Let me outline my Ideas with a simple example from Scientific computing, in this case its from astronomy. A common occurence in observational astronomy is that you have a raw image from an observation (consider this a simple 2D array where each value represents the number of photons detected at a sensor pixel). These raw images need to be corrected for errors this is done by applying so called flat field and dark current corrections (there are more but for the simplicity of it I will simplify like this). This correction is usualy rather straigth forward and can be written as science = (raw - dark)/(flat - dark), where raw, dark and flat are 2D arrays (images) of the same dimensions.

The equation is obviously highly paralllelizable as you have simple elementwise addition, subtraction and division. Which can be either dispatched to multiple cores or even better GPUs. Now let us take a look into how other languages handle these vectorized calculations.

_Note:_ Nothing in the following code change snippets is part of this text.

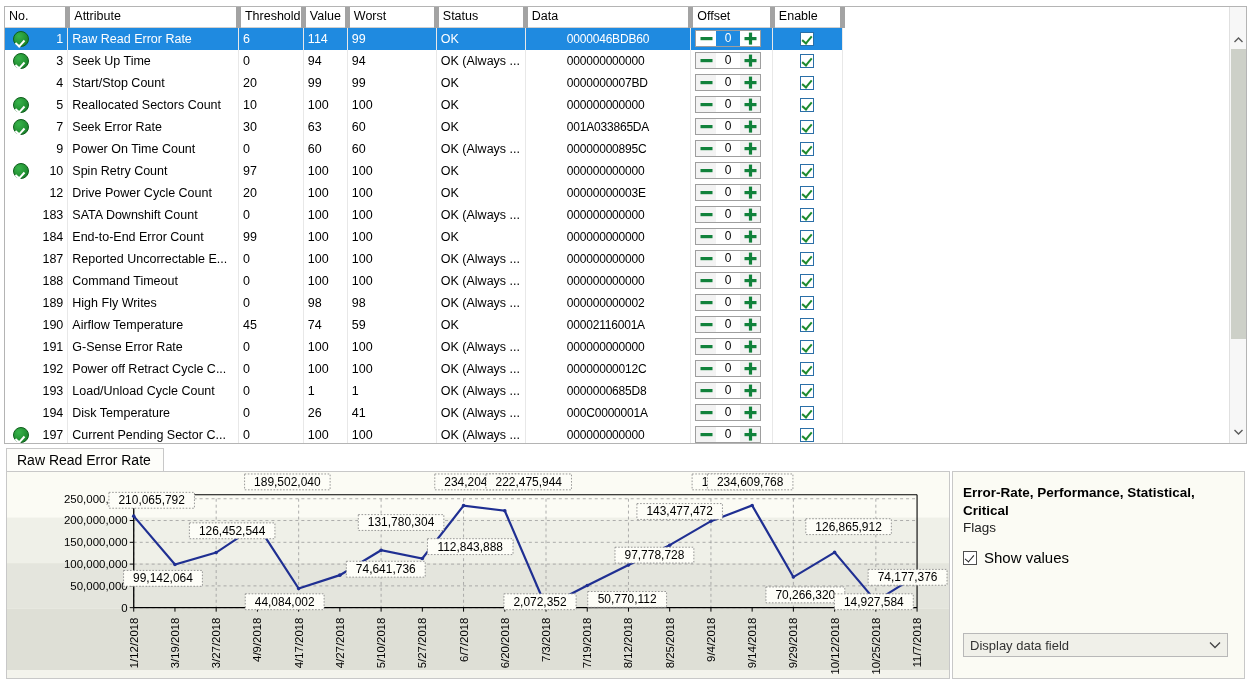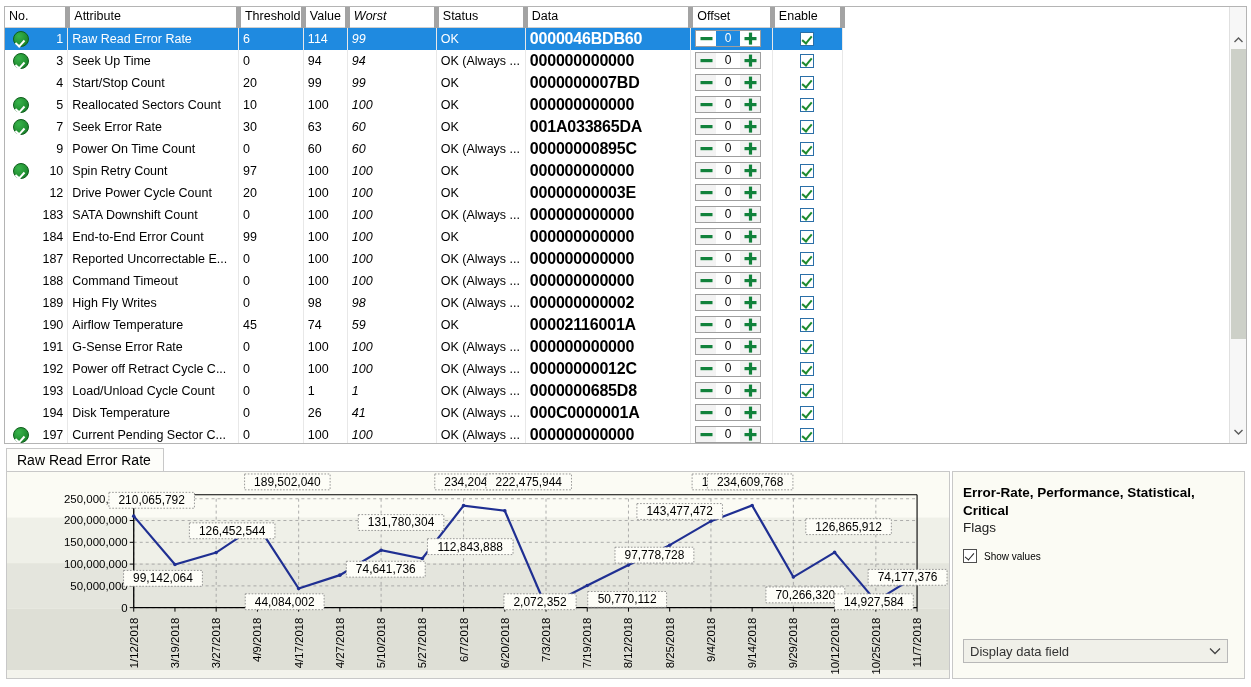--- a/index.html
+++ b/index.html
@@ -59,21 +59,21 @@
     overflow: hidden;
   }
   tr.row-selected td {
     background: #1f8ae0;
     color: #ffffff;
   }
   .col-no    { width: 60px; }
   .col-attr  { width: 163px; margin-left: 43px; }
   .col-thr   { width: 62px; }
   .col-val   { width: 42px; }
-  .col-wor   { width: 85px; font-style: italic; }
+  .col-wor   { width: 85px; }
   .col-sta   { width: 85px; }
   .col-data  { width: 158px; }
   .col-off   { width: 78px; }
   .col-ena   { width: 67px; }
 
   .no-cell {
     position: relative;
     text-align: right;
     padding-right: 8px;
   }
@@ -92,21 +92,21 @@
     content: "";
     position: absolute;
     left: 3px;
     top: 6px;
     width: 4px;
     height: 7px;
     border: solid #ffffff;
     border-width: 0 2px 2px 0;
     transform: rotate(42deg);
   }
-  .data-cell { font-weight: bold; font-size: 16px; letter-spacing: -0.2px; }
+  .data-cell { font-weight: normal; font-size: 12px; letter-spacing: -0.2px; margin-left: 37px; }
   .status-cell { overflow: hidden; text-overflow: clip; }
 
   
   .offset-box {
     display: flex;
     align-items: center;
     width: 66px;
     height: 17px;
     border: 1px solid #9e9e9e;
     background: #f3f3f3;
@@ -256,25 +256,25 @@
     content: "";
     position: absolute;
     left: 3px;
     top: 1px;
     width: 4px;
     height: 8px;
     border: solid #222;
     border-width: 0 1.6px 1.6px 0;
     transform: rotate(40deg);
   }
-  #show-values-label { font-size: 10px; }
+  #show-values-label { font-size: 15px; }
   #display-field {
     position: absolute;
     left: 10px;
-    bottom: 15px;
+    bottom: 21px;
     width: 265px;
     height: 24px;
     border: 1px solid #b8b8b8;
     background: #f0f0e9;
     box-sizing: border-box;
     display: flex;
     align-items: center;
     padding: 0 6px;
     font-size: 13px;
     color: #333;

the wisdom of the old the FORmula TRANslator FORTRAN which is made exactly for such calculation.

Program Astro
real, dimension(3,3) :: flat, dark, image, science

dark = reshape((/ 1,1,1,1,1,1,1,1,1 /), shape(dark))
flat = reshape((/ 2,2,2,2,2,2,2,2,2 /), shape(flat))
science = reshape((/ 2,2,2,2,100,2,2,2,2 /), shape(science))

!In Fortran elementwise calculations are automatically supported on arrays of the same size.
image = (science - dark)/(flat - dark)


end Program Astro

The new kid on the block Julia

dark = [1 1 1; 1 1 1; 1 1 1]
flat = [2 2 2; 2 2 2; 2 2 2]
science = [2 2 2; 2 100 2; 2 2 2]

#here the SIMD intrinsic uses the . syntax which immediately broadcasts the function over all #elements along the same dimensions this also enables broadcasting of 1D Vectors along 2D vectors 
image = (science .- dark)./(flat .- dark)

Python and the insane numerical stack developed on it

import numpy as np
dark = np.array([[1,1,1],[1,1,1],[1,1,1]])
flat = np.array([[2,2,2],[2,2,2],[2,2,2]])
science = np.array([[2,2,2],[2,100,2],[2,2,2]])

#numpy will do automatic vectorization on these calculations
Image = (science - dark)/(flat - dark)

These are the potential implementations, I added python in this case even tho numpy is an external library because it’s the de facto standard for the domain of scientific computing.

I would personally be in favor of adding SIMD intrinsics. Let me outline advantages this would bring:

Advantages:
• Is syntactically different from just using the operator on an array therefore less potential for confusion
• As mentioned in the docs on operator overloading “Operator overloading goes against V's philosophy of simplicity and predictability.”, if we have a shorthand notation for these SIMD calculations we know immediately from the syntax that the operators are just working elementwise on the values in the array. Instead of on some custom data structure we would have to know about first.
• As also mentioned it is just easier to read and write a + b instead of a.add(b)
• If we add SIMD this would make it easier to optimize numerics

While I do am in favor of adding a syntax like this I am willing to acknowledge its demerits:
Disadvantages:
• Its an additional syntax that is technically speaking not necessary as it could easily be done with loops instead
• An argument has been made that SIMD intrinsics don’t actually help performance

My personal take: I would propose something similar to Julias dot syntax. Not necessarily in full form as Julias dot syntax also allows to broadcast over a function using func.(x) which might become confusing but atleast for operators e.g. x .+ y but I would like to hear other peoples opinion on this aswell. And discuss about implementation, advantages disadvantages and everything else.

I hope that we have a nice discussion and can all be civil ^^